9) Les dépenses non déductibles (à ne pas confondre) ❌
Contrairement au régime BIC, les revenus fonciers ne permettent pas de déduire :
- les amortissements (en location nue au régime foncier) ;
- les frais d’agence liés à l’acquisition du bien ;
- les frais de notaire et droits d’enregistrement liés à l’achat.
✅ En pratique : ces frais d’acquisition ne “passent” pas en charges de revenus fonciers. Ils jouent éventuellement sur la plus-value à la revente (selon règles de calcul), mais ce n’est pas le même sujet.
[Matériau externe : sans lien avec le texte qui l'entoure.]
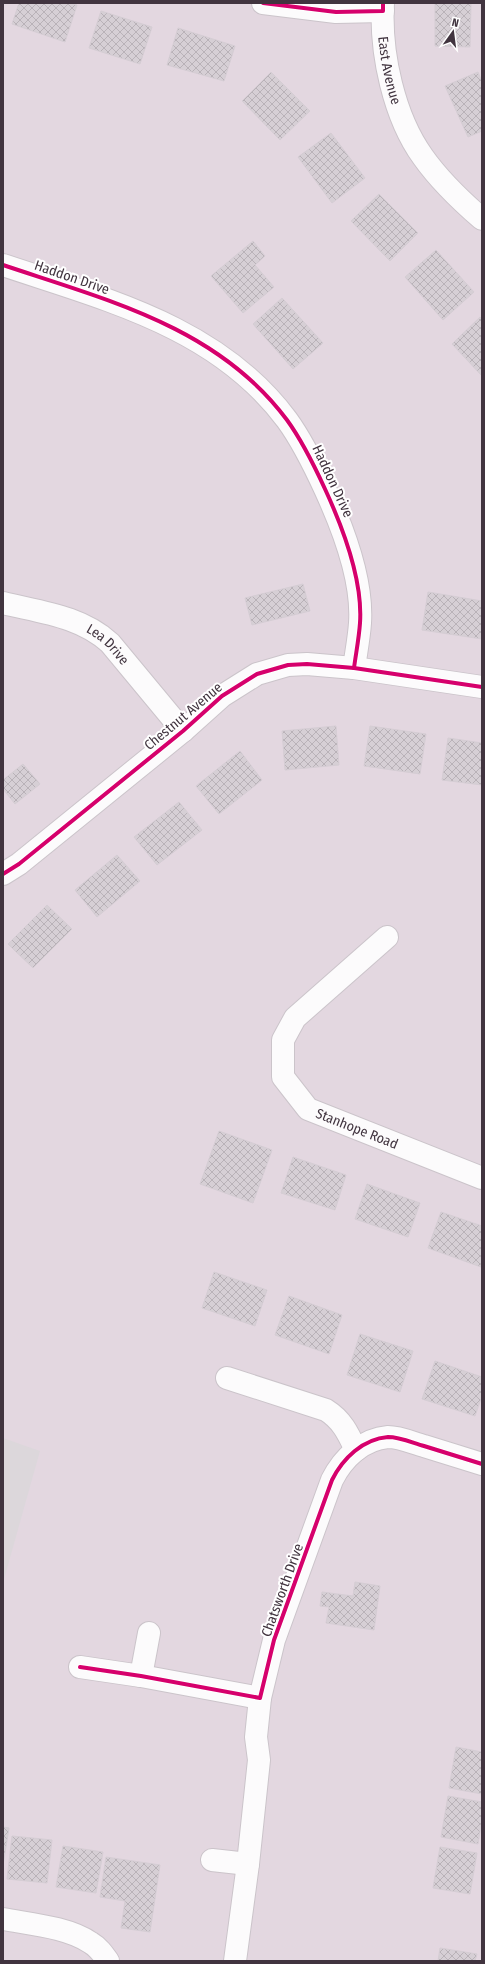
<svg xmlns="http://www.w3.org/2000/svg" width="485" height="1964" viewBox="0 0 485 1964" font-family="'Fira Sans Condensed',sans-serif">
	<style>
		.residential { fill: #e3d7e0 }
		.parking { fill: #dcd7db }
		.building { fill: url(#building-cross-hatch); stroke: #d5cdd4 }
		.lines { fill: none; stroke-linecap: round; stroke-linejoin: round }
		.minor-casing { stroke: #cbc4ca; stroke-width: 24 }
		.tertiary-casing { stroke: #cbc4ca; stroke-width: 24 }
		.minor { stroke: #fcfbfc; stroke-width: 22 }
		.tertiary { stroke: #fcfbfc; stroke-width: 22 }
		.cycleway-casing { stroke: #fff; stroke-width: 6 }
		.cycleway { stroke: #d6006c; stroke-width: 4 }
		.labels { text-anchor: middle; stroke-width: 4; stroke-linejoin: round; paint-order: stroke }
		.street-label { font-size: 14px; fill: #41343f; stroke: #fff }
	</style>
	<defs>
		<pattern id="building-cross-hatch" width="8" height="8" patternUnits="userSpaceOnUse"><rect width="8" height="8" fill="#d6cfd5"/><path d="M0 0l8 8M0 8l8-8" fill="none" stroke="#b9b2b8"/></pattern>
	</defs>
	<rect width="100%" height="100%" fill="#ede7ec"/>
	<!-- residential -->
	<rect class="residential" x="3" y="3" width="479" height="1958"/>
	<!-- parking -->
	<polygon class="parking" points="3,1438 40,1451 3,1583"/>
	<!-- building -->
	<g class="building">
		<polygon points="19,3 70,3 77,5 65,42 12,24"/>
		<polygon points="435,3 471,3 470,47 435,46"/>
		<polygon points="101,11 152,27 140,64 89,48"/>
		<polygon points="178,28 235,46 224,81 167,65"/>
		<polygon points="271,72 310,111 280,140 242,101"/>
		<polygon points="478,72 482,82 482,131 468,137 445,86"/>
		<polygon points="331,133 365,178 332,203 298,157"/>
		<polygon points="379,194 418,233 390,261 351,221"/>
		<polygon points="253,241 265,256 255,265 274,287 243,313 211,276"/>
		<polygon points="436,250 474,292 443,320 405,277"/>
		<polygon points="282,298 323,343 293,369 253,324"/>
		<polygon points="480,317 482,319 482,376 452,344"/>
		<polygon points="303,584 310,611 252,625 245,598"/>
		<polygon points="428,592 482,601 482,639 422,630"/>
		<polygon points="336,726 339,765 285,770 282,731"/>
		<polygon points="370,726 426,734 420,774 364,766"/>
		<polygon points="448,738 482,743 482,785 442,780"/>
		<polygon points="240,751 262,780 219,814 196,786"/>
		<polygon points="23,764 40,784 15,804 3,789 3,780"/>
		<polygon points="179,802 202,830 157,865 134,837"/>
		<polygon points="117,855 140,881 97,917 75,890"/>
		<polygon points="47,905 72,929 33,968 8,944"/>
		<polygon points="219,1131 272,1150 253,1203 200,1184"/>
		<polygon points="293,1157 346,1175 335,1210 281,1193"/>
		<polygon points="367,1184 420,1203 408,1237 355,1219"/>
		<polygon points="441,1212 482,1226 481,1267 428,1248"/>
		<polygon points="214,1272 267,1290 255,1326 202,1308"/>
		<polygon points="289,1296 342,1315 329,1354 275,1335"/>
		<polygon points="360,1334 413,1351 400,1392 347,1375"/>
		<polygon points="435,1361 482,1377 482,1396 475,1416 422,1399"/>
		<polygon points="355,1582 380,1586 374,1630 326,1623 329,1607 320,1606 322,1592 353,1596"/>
		<polygon points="456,1747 482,1752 482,1794 449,1788"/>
		<polygon points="448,1796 482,1802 482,1819 478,1844 441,1837"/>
		<polygon points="3,1827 9,1828 3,1865"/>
		<polygon points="12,1836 52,1840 47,1883 7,1879"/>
		<polygon points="63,1846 103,1852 96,1893 56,1887"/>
		<polygon points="440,1847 477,1853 470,1894 433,1888"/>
		<polygon points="106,1857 160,1865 150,1932 121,1928 125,1901 100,1897"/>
		<polygon points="440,1948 477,1954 475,1961 438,1961"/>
	</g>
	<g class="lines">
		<!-- minor casing -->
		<g class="minor-casing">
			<g id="minor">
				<path d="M3,265c104,35 215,62 284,155 16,22 27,45 38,69 18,39 38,91 35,134 -1,15 -4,30 -6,45"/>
				<path id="s1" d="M3,603c37,9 78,13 107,40l73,88"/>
				<path id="s2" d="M387,937l-92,81 -12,22v37l25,32 174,69"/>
				<path d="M227,1378l99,32c16,10 22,23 30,40"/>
				<path d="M80,1667l61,9 119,22 14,-58 58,-160c11,-22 31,-41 56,-43 12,0 25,6 36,9 19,6 39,12 58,18"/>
				<polyline points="141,1676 149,1633"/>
				<polyline points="212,1860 248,1864"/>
				<path d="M3,1919c26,5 65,8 88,24 7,4 12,11 17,18"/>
				<polyline points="235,1961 248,1864 259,1760 256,1737 260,1698"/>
			</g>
		</g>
		<!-- tertiary casing -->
		<g class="tertiary-casing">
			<g id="tertiary">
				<polyline points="263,3 336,12 383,11"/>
				<path id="s3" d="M383,3c-3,50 11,114 40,154 17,24 37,43 59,62"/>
				<polyline points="3,874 19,864 183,731 222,696 257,674 288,665 307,664 354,668 482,687"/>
			</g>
		</g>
		<!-- minor -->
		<use href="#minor" class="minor"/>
		<!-- tertiary -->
		<use href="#tertiary" class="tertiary"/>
		<!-- cycleway casing -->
		<g class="cycleway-casing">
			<g id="cycleway">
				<polyline points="263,3 336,12 383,11 383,3"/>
				<path d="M3,265c104,35 215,62 284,155 16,22 27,45 38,69 18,39 38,91 35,134 -1,15 -4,30 -6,45"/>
				<polyline points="3,874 19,864 183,731 222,696 257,674 288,665 307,664 354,668 482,687"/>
				<path d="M80,1667l61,9 119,22 14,-58 58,-160c11,-22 31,-41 56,-43 12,0 25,6 36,9 19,6 39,12 58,18"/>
			</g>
		</g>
		<!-- cycleway -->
		<use href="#cycleway" class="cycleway"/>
	</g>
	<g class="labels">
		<!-- street labels -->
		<g class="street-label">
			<text dy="5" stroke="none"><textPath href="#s3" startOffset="68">East Avenue</textPath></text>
			<text transform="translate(72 277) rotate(19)" y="5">Haddon Drive</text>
			<text transform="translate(333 481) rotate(65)" y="5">Haddon Drive</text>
			<text dy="5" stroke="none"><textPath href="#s1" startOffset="115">Lea Drive</textPath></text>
			<text transform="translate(183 716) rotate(-40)" y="5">Chestnut Avenue</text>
			<text dy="5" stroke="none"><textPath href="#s2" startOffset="278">Stanhope Road</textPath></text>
			<text transform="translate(282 1590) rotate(-70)" y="5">Chatsworth Drive</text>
		</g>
	</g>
	<!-- border -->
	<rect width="485" height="1964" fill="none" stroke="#41343f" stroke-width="8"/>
	<!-- north arrow -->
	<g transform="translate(453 32) rotate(14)" stroke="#ffffff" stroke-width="3" paint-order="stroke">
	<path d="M0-3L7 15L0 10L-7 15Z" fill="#41343f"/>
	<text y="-6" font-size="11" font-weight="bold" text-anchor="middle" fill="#41343f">N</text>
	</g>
</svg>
Conclusion : micro-foncier ou réel, la bonne logique ✅
Sauf en cas de travaux importants, le résultat foncier est souvent positif. Et comme vous le soulignez : le remboursement du capital de l’emprunt n’est pas déductible (seuls les intérêts le sont), et les frais d’acquisition ne sont pas déductibles non plus.
Résultat : vous pouvez payer de l’impôt alors qu’une partie des loyers sert à rembourser la banque.
➡️ Il peut donc être pertinent de s’interroger sur :
- une éventuelle option à l’impôt sur les sociétés (notamment via une SCI à l’IS),
- ou d’envisager la location meublée (souvent au régime BIC, avec amortissements possibles).
🚨 Attention : ces alternatives ont aussi leurs inconvénients (fiscalité à la revente, obligations comptables, impacts patrimoniaux, régime social, etc.). Il est souvent utile de chiffrer les scénarios.
Mini check-list pratique (à garder) ✅📌
- Micro-foncier si loyers ≤ 15 000 € et charges ≤ 30%.
- Régime réel si intérêts d’emprunt + taxe foncière + copro + travaux dépassent 30%.
- Conservez : factures, preuves de paiement, relevés de copro, avis de taxe foncière, décomptes de gestion.